Luther und Reformation für Pubertierende

Franckesche Stiftungen widmen sich denen, die es am wenigsten ins Museum zieht
Von Claudia Crodel

Kann man Pubertierende ins Museum locken und ihnen dort die Reformation näherbringen? Die Franckeschen Stiftungen wagen das Experiment. In ihrer diesjährigen Jahresausstellung widmen sie sich der Altersgruppe, die in Museen meist zu kurz kommt und wohl die schwierigste Zielgruppe ist, den Jugendlichen, und das auf besondere Weise. »Es gibt in diesem Jahr 83 kulturhistorische Ausstellungen zur Reformation. Da wollten wir in den Franckeschen Stiftungen nicht die 84. bieten«, sagt Claus Veltmann, Kustos des Historischen Waisenhauses.
Aus diesem Grund gehen die Ausstellungsmacher neue Wege. Zwar ist auch dort die Reformation das Thema, aber unter dem Titel »Du bist frei« werden Kernthemen des reformatorischen Aufbruchs aufgegriffen und auf ihre Relevanz in der heutigen Zeit geprüft. Da geht es nicht um das Betrachten von Ausstellungsobjekten und das Lesen von erklärenden Texten dazu. Vielmehr ist dort das Selbst-aktiv-Werden – teils in der Gemeinschaft – gefragt sowie das Hinterfragen von Spuren der Reformation im eigenen Leben. Analoge Impulse und moderne Technik fordern zur Interaktion heraus. Historische Quellen und Ausschnitte aus der Kultur unserer Zeit sollen zum Nachdenken anregen.
Zwei Jahre lang haben sich Claus Veltmann, das Team um Museumspädagogin und Leiterin des Kinderkreativzentrums Krokoseum, Susanna Kovacs, und das Büro Groenlandbasel für visuelle Gestaltung, Architektur und Szenografie aus der Schweiz mit der Konzeption befasst und Jugendliche in diesen Prozess mit einbezogen.
Sieben Räume sind entstanden. Der erste befasst sich mit dem Thema »Angst«. In einer engen Nische stehend, kann der Besucher ein Video des Medienkünstlers Murat Haschu ansehen. Mit apokalyptischen Bildern wird die Bedrängnis durch die Angst vor dem Teufel, dem ungnädigen Gott und dem Jüngsten Gericht vor Augen geführt. Doch dieser Angst kann man begegnen, die Gemeinschaft macht stark. Das wird spielerisch und schweißtreibend auf einem Fahrrad, das den Raum erhellt, im zweiten Raum ausprobiert. Danach geht es um Vorbilder und was sie für den Einzelnen bedeuten.

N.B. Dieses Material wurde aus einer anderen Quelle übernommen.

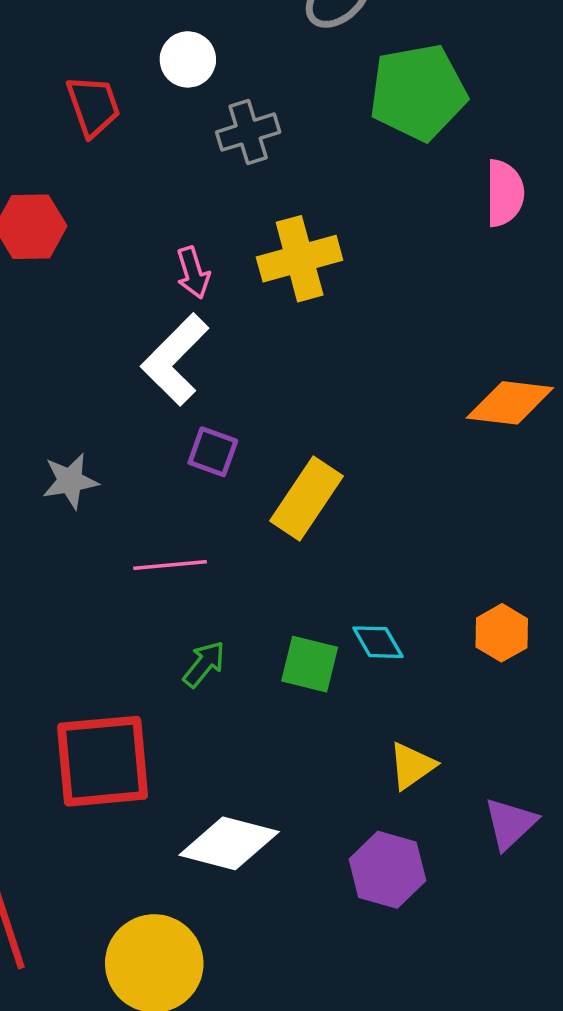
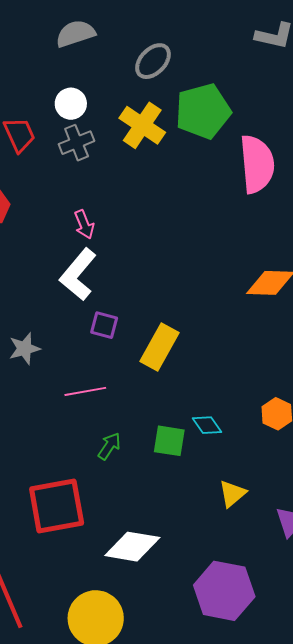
gray cross: (248, 132) -> (77, 143), moved
pink semicircle: (505, 193) -> (257, 164), size x1.5
yellow cross: (300, 259) -> (142, 125), moved, turned -36
purple hexagon: (387, 870) -> (224, 591), moved, size x1.4

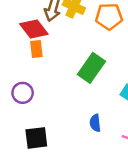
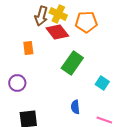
red diamond: (34, 29) -> (57, 32), moved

Welche Werte stehen für vorbildliches Verhalten? Und wie ist es mit christlichen Tugenden? Da kommt ein »Wert-O-Mat« ins Spiel, der die Vorschläge in einer Tag-Cloud darstellen kann.
Durch die Erfindung des Drucks war die Lutherzeit eine Medienrevolution. Und auch in der heutigen Zeit geht es bei der Flut von Informationen darum, herauszufiltern, zu sortieren und zu reagieren. Welche Macht haben Sprache und Bilder? Flugschriften Luthers werden unter die Lupe genommen. Für Luther hatte auch Musik eine identitätsstiftende Bedeutung. Das können die Jugendlichen an einem besonders präparierten Tisch ausprobieren und mit kurzen Sequenzen aus Chorälen, mit Melodien, Beats oder Hip-Hop Musik selbst erfinden. Nach all den Aktionen geht es im letzten Raum schließlich um das Reflektieren des Themas »Du bist frei« in entspannter Atmosphäre.
Gedacht ist die Schau für Gruppen von Schülern, vorwiegend im Alter
von 13 bis 18 Jahren, die Workshops belegen können. »Die Ausstellung ist ein Experiment. Wir müssen erst mal sehen, wie sie funktioniert und sie gegebenenfalls weiterentwickeln«, so Susanna Kovacs. Auf die Jugendlichen wartet zudem ein Rahmenprogramm.